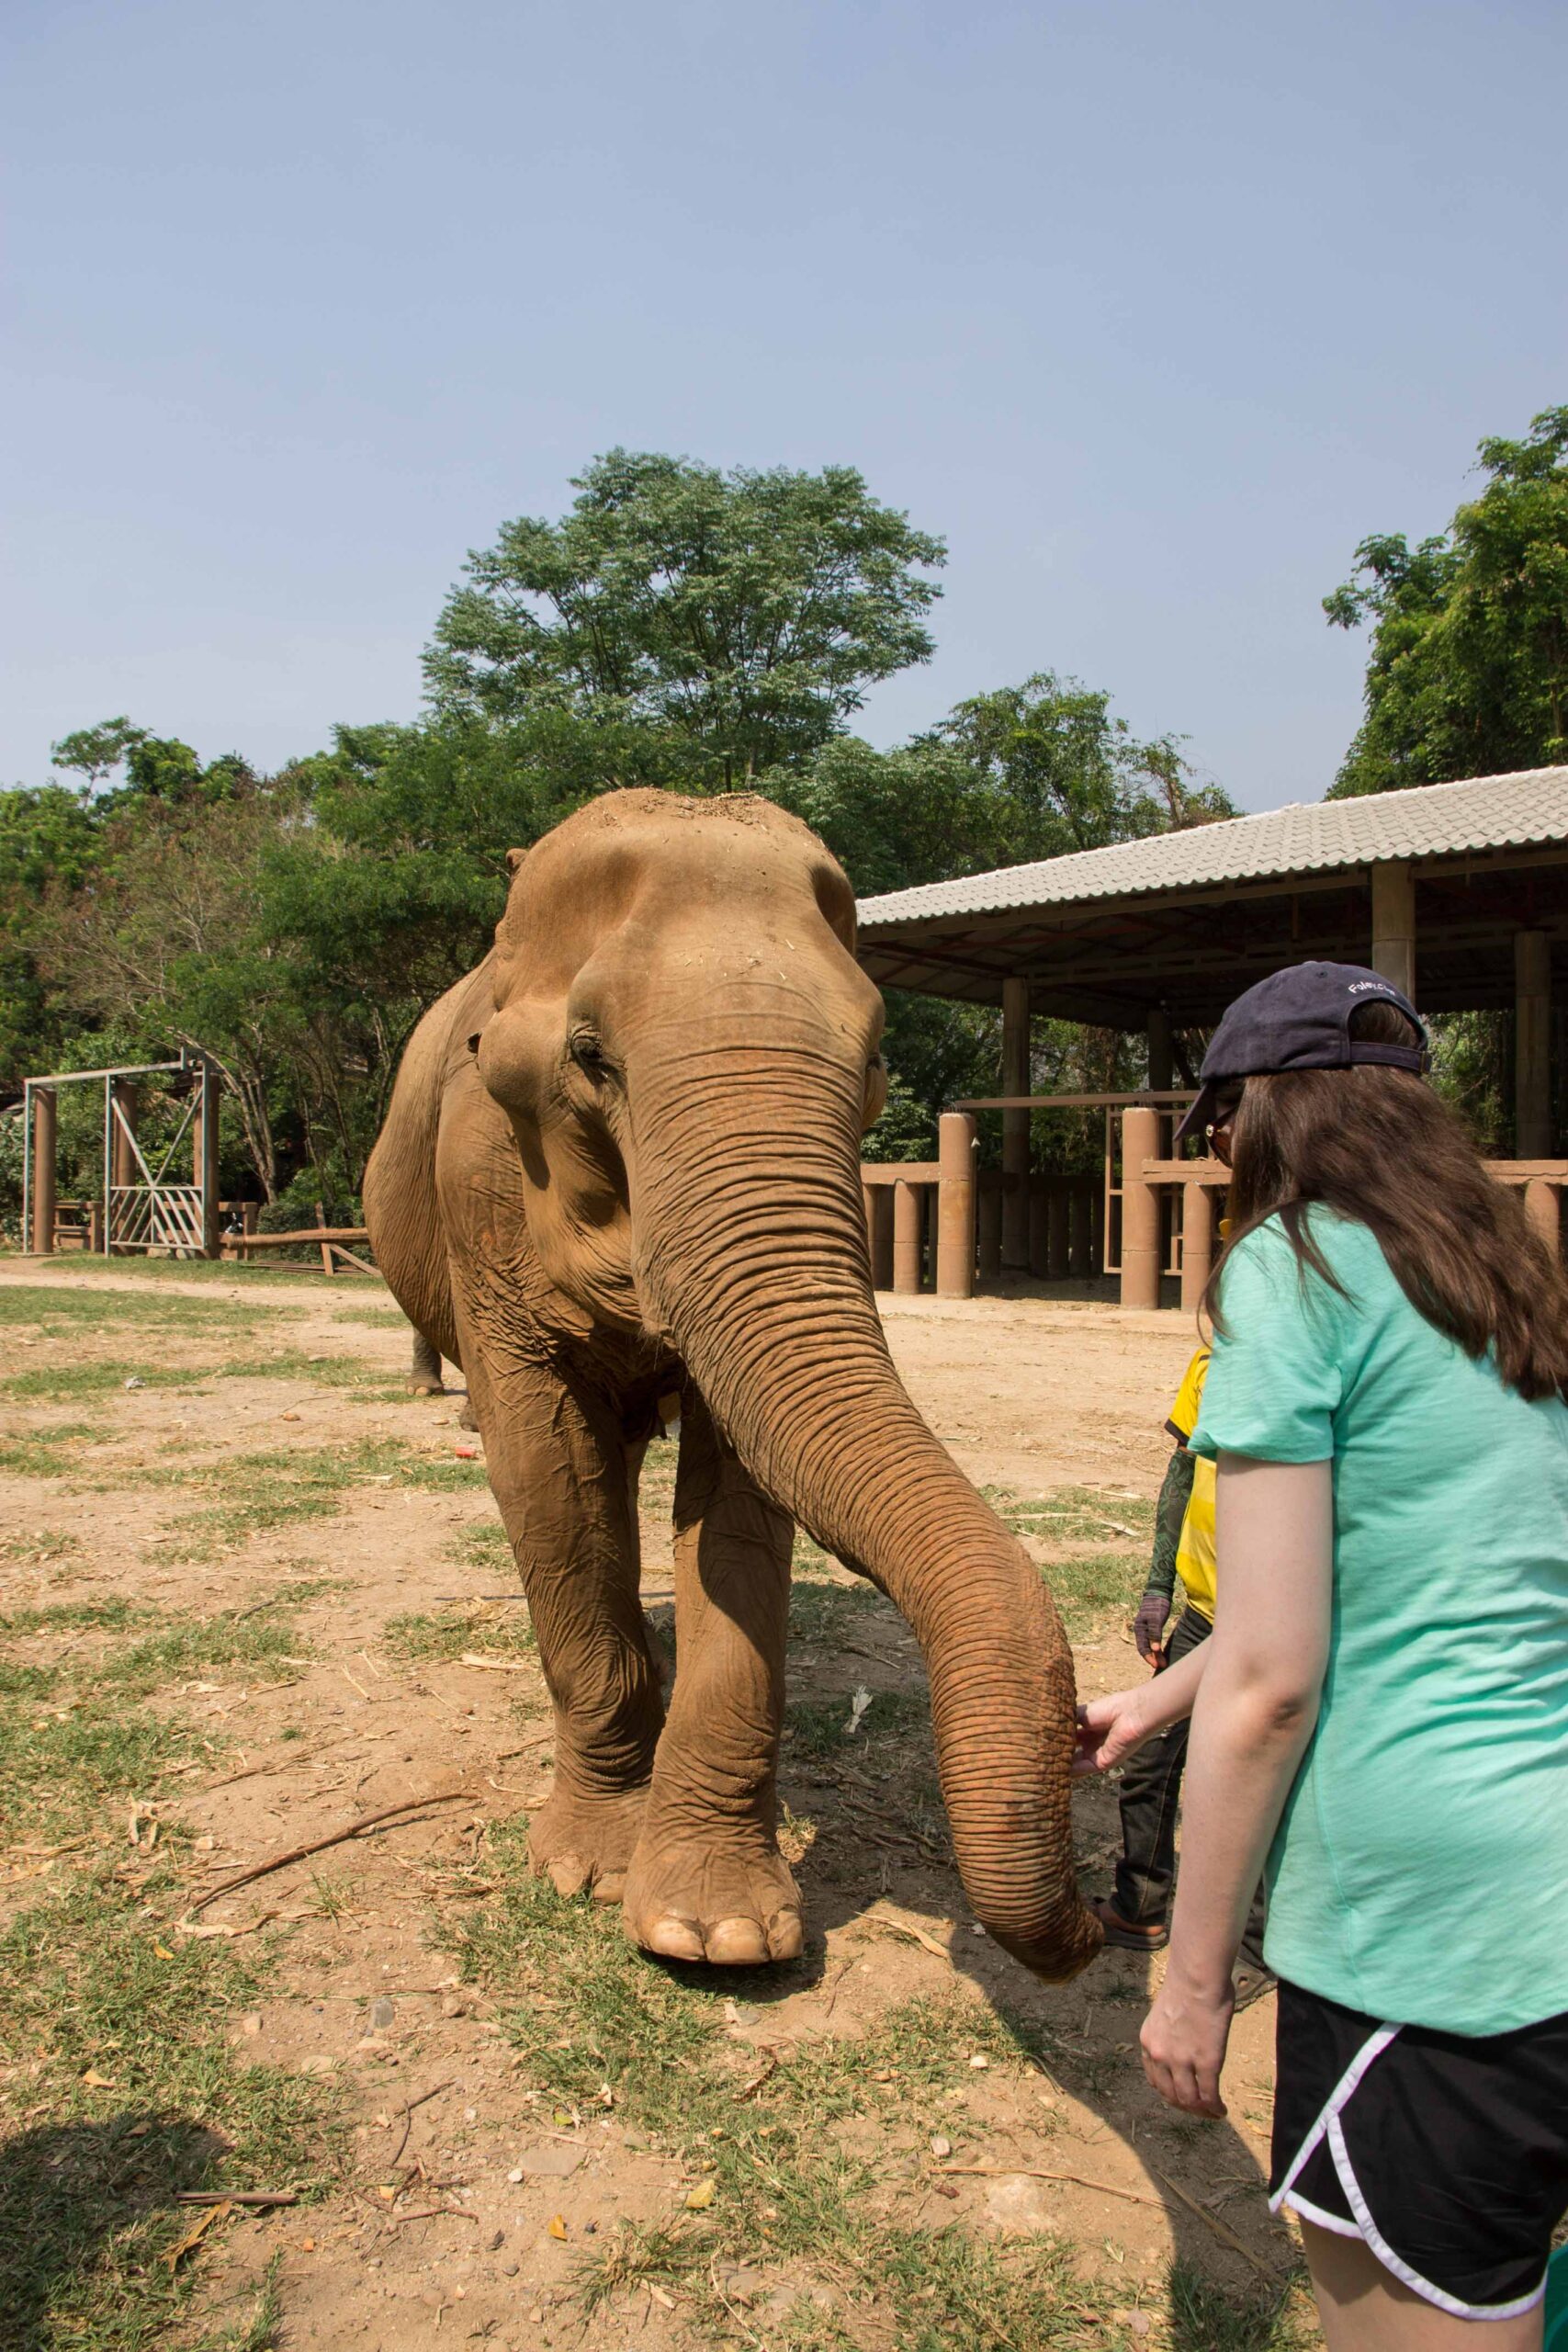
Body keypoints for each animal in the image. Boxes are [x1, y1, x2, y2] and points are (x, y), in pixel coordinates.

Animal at [363, 789, 1100, 1981]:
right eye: (590, 1055)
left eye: (875, 1060)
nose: (1107, 1919)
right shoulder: (480, 1183)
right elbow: (542, 1464)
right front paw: (588, 1871)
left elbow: (742, 1500)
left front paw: (718, 1934)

************

Activity
Set every record down exactly, omitting pictures.

Answer box
Body keypoints for each animal in the image. Boxes are [x1, y1, x2, y2] and points are (x, y), in pixel coordinates.

Animal at [363, 789, 1100, 1981]:
right eye: (590, 1055)
left eye: (875, 1060)
nose: (1107, 1919)
right shoulder: (480, 1183)
right elbow: (542, 1464)
right front paw: (588, 1871)
left elbow: (742, 1500)
left front paw: (718, 1934)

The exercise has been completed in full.